Max Planck Institute for Human Cognitive and Brain Sciences, Leipzig, Germany.
PLoS Comput Biol. 2025 Jun 23;21(6):e1013056. doi: 10.1371/journal.pcbi.1013056. eCollection 2025 Jun.
In spatial cognition, the Successor Representation (SR) from reinforcement learning provides a compelling candidate of how predictive representations are used to encode space. In particular, hippocampal place cells are hypothesized to encode the SR. Here, we investigate how varying the temporal symmetry in learning rules influences those representations. To this end, we use a simple local learning rule which can be made insensitive to the temporal order. We analytically find that a symmetric learning rule results in a successor representation under a symmetrized version of the experienced transition structure. We then apply this rule to a two-layer neural network model loosely resembling hippocampal subfields CA3 - with a symmetric learning rule and recurrent weights - and CA1 - with an asymmetric learning rule and no recurrent weights. Here, when exposed repeatedly to a linear track, neurons in our model in CA3 show less shift of the centre of mass than those in CA1, in line with existing empirical findings.

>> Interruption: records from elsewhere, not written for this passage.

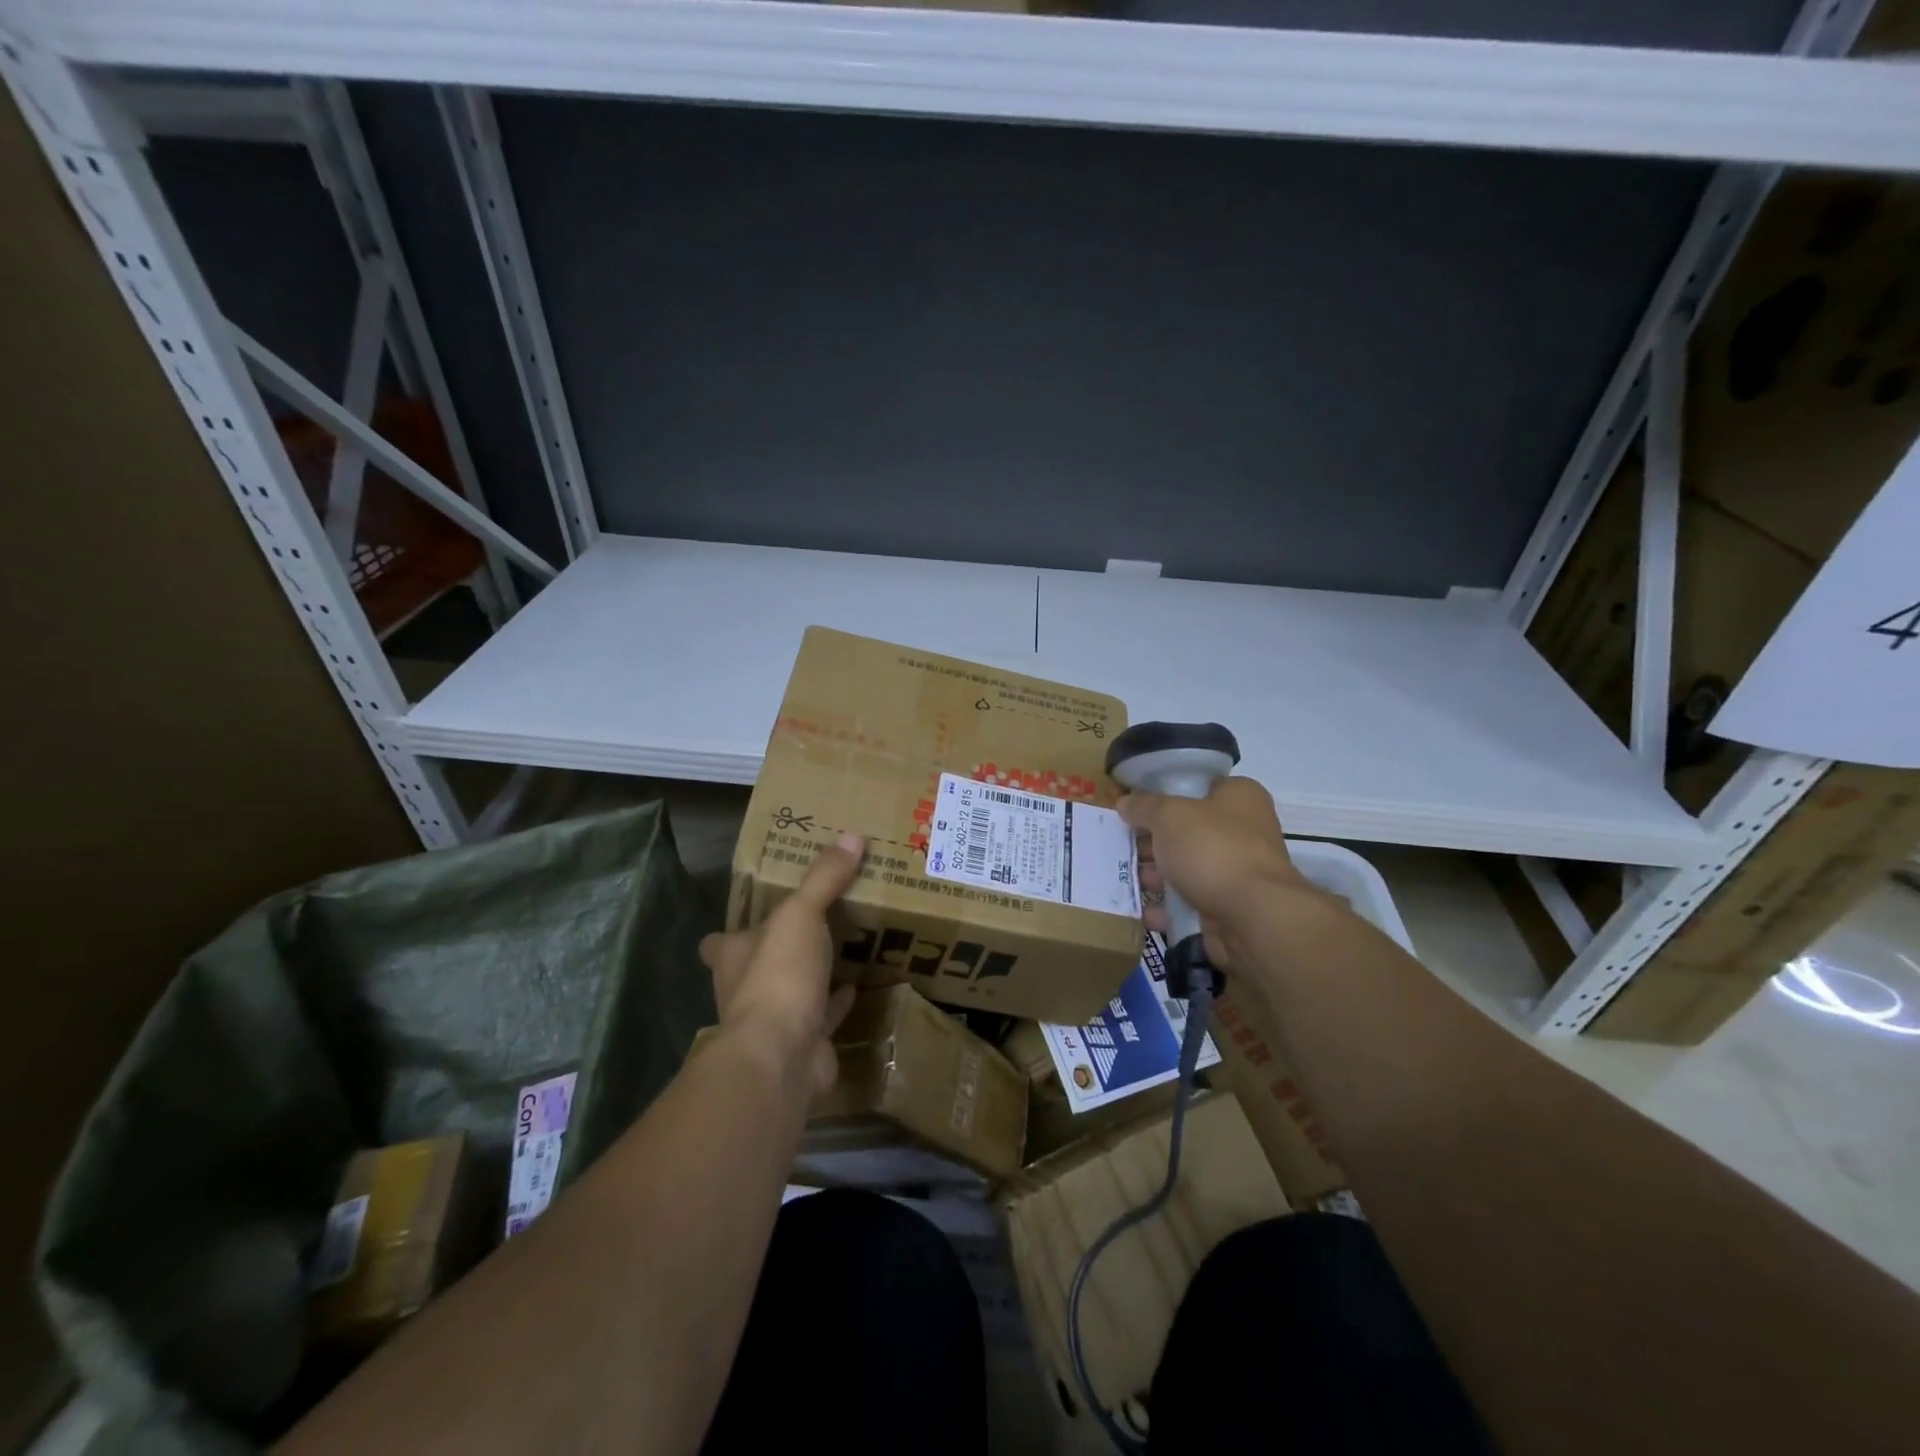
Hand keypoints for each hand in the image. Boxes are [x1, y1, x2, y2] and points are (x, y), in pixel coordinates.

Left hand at [700, 832, 864, 1095]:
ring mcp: (772, 1021)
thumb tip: (851, 836)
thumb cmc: (778, 975)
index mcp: (734, 956)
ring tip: (839, 948)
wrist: (783, 1054)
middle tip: (811, 924)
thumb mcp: (801, 914)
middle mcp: (745, 989)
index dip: (734, 931)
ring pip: (790, 992)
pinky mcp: (803, 1043)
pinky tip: (856, 986)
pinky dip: (836, 1002)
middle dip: (779, 950)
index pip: (721, 942)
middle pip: (757, 966)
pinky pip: (822, 1016)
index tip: (757, 916)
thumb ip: (823, 878)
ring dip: (808, 976)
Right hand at [1120, 777, 1308, 968]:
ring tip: (1117, 877)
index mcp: (1239, 797)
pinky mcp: (1227, 907)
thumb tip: (1125, 802)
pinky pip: (1187, 902)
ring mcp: (1235, 872)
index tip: (1133, 805)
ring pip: (1184, 868)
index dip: (1163, 794)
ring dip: (1153, 875)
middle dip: (1151, 840)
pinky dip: (1163, 907)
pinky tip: (1135, 908)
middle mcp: (1243, 831)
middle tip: (1117, 843)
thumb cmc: (1213, 849)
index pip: (1197, 787)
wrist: (1253, 917)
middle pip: (1186, 830)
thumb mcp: (1169, 815)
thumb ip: (1144, 807)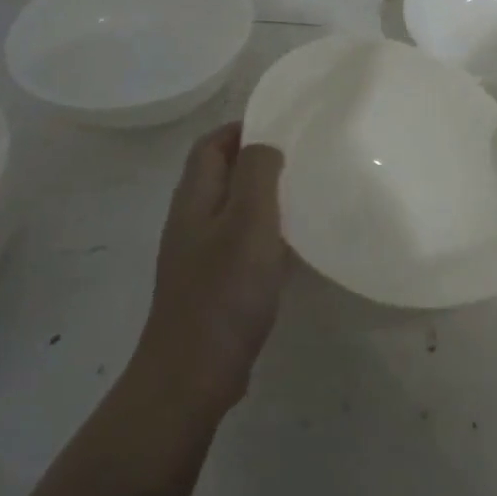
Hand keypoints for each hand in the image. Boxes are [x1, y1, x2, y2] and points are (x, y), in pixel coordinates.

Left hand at [136, 122, 287, 411]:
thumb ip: (257, 174)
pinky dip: (265, 230)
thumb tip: (265, 144)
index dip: (241, 127)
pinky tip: (293, 242)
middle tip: (303, 155)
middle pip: (220, 174)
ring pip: (232, 208)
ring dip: (263, 195)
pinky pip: (240, 241)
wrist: (193, 373)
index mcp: (193, 198)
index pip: (211, 145)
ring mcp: (199, 255)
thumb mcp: (248, 222)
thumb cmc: (224, 291)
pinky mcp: (213, 284)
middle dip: (257, 158)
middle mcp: (191, 220)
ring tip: (305, 191)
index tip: (284, 122)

Investigating the functional benefits of such symmetry, we employ a simple reinforcement learning agent which may learn symmetric or classical successor representations. Here, we find that using a symmetric learning rule yields representations which afford better generalization, when the agent is probed to navigate to a new target without relearning the SR. This effect is reversed when the state space is not symmetric anymore. Thus, our results hint at a potential benefit of the inductive bias afforded by symmetric learning rules in areas employed in spatial navigation, where there naturally is a symmetry in the state space.

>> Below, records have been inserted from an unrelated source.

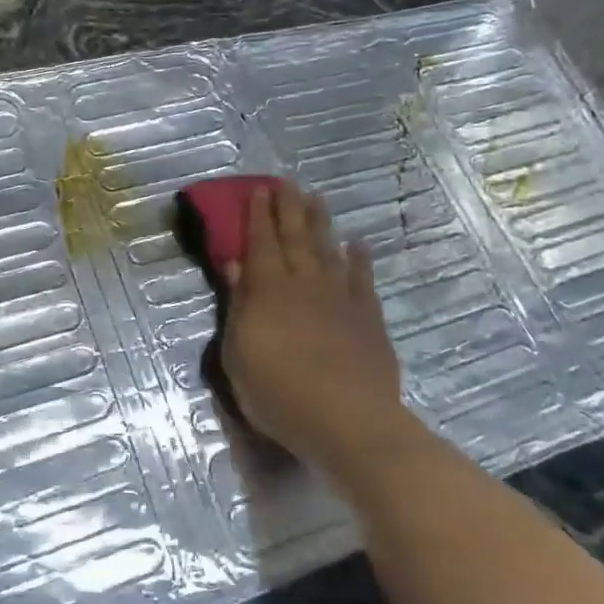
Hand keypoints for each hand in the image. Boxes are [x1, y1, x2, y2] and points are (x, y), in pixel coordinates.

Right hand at [220, 182, 412, 486]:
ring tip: (317, 198)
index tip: (259, 190)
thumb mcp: (239, 354)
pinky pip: (362, 278)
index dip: (258, 215)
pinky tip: (357, 244)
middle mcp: (304, 283)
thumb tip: (235, 264)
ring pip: (328, 249)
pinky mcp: (368, 316)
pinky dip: (359, 258)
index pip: (261, 243)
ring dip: (321, 222)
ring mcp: (340, 297)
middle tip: (287, 182)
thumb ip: (238, 305)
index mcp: (268, 291)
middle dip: (289, 208)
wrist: (348, 421)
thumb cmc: (278, 393)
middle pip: (295, 237)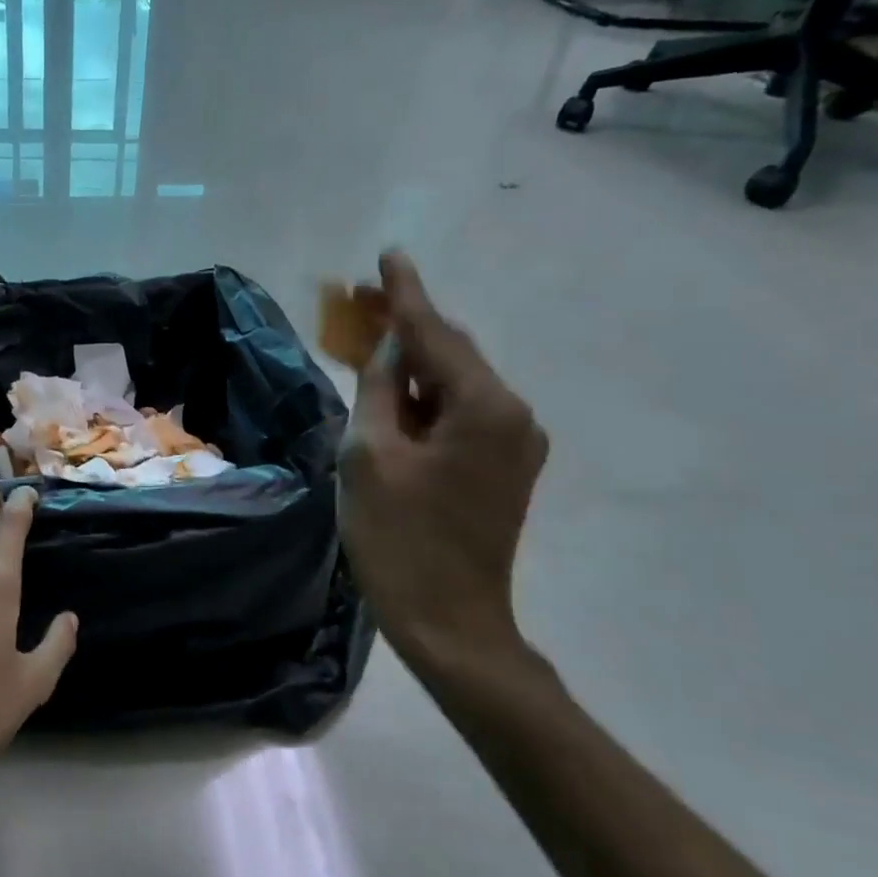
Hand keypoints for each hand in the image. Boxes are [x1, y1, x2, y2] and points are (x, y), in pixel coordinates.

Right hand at [338, 252, 547, 668]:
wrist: (448, 622)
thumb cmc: (398, 538)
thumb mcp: (369, 454)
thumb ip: (378, 388)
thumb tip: (387, 346)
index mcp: (484, 407)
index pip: (433, 333)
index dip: (404, 293)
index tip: (388, 254)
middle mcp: (513, 415)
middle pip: (451, 353)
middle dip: (406, 324)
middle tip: (362, 298)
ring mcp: (515, 443)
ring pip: (456, 382)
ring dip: (413, 362)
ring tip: (369, 342)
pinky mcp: (504, 466)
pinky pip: (461, 411)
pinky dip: (426, 396)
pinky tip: (395, 391)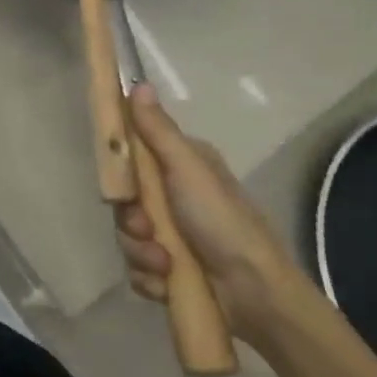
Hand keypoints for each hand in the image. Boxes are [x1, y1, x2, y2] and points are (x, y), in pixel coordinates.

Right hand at [113, 84, 303, 338]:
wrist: (256, 294)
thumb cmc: (223, 222)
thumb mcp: (188, 169)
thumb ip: (158, 131)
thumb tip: (139, 82)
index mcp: (182, 167)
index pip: (134, 157)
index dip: (121, 171)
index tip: (120, 185)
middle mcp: (176, 197)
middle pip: (125, 202)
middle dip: (131, 221)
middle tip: (146, 229)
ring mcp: (173, 236)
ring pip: (128, 237)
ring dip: (141, 253)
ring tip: (165, 265)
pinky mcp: (171, 271)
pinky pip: (138, 269)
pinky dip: (150, 278)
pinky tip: (166, 283)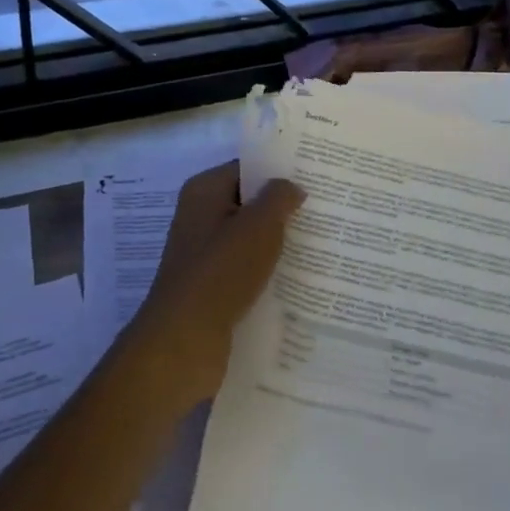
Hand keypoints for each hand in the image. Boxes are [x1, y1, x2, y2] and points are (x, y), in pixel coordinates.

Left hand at [131, 162, 303, 406]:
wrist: (184, 342)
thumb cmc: (221, 272)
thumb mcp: (259, 226)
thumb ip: (279, 198)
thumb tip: (291, 187)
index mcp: (204, 191)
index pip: (246, 168)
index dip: (278, 172)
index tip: (314, 179)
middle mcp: (199, 217)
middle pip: (248, 204)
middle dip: (282, 210)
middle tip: (325, 212)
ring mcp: (203, 255)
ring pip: (249, 240)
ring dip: (277, 244)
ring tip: (320, 246)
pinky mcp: (210, 288)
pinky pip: (245, 270)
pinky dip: (267, 273)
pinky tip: (299, 281)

在空间认知中,强化学习中的后继表示(SR)为预测性表示如何用于编码空间提供了一个引人注目的候选方案。具体而言,海马体位置细胞被假定为编码SR。在此,我们研究学习规则中时间对称性的变化如何影响这些表示。为此,我们使用一种简单的局部学习规则,该规则可以对时间顺序不敏感。我们通过分析发现,对称学习规则在经历的转移结构的对称版本下会产生后继表示。然后,我们将此规则应用于一个两层神经网络模型,该模型大致类似于海马体子区域CA3(具有对称学习规则和循环权重)和CA1(具有非对称学习规则且无循环权重)。在此,当反复暴露于线性轨道时,我们模型中CA3的神经元质心移动比CA1中的神经元小,这与现有实证结果一致。为了研究这种对称性的功能益处,我们采用了一个简单的强化学习智能体,它可以学习对称或经典的后继表示。在此,我们发现,当探测智能体导航到新目标而无需重新学习SR时,使用对称学习规则会产生具有更好泛化能力的表示。当状态空间不再对称时,这种效果会逆转。因此,我们的结果暗示了对称学习规则在空间导航所涉及区域中提供的归纳偏差的潜在益处,在这些区域中状态空间自然存在对称性。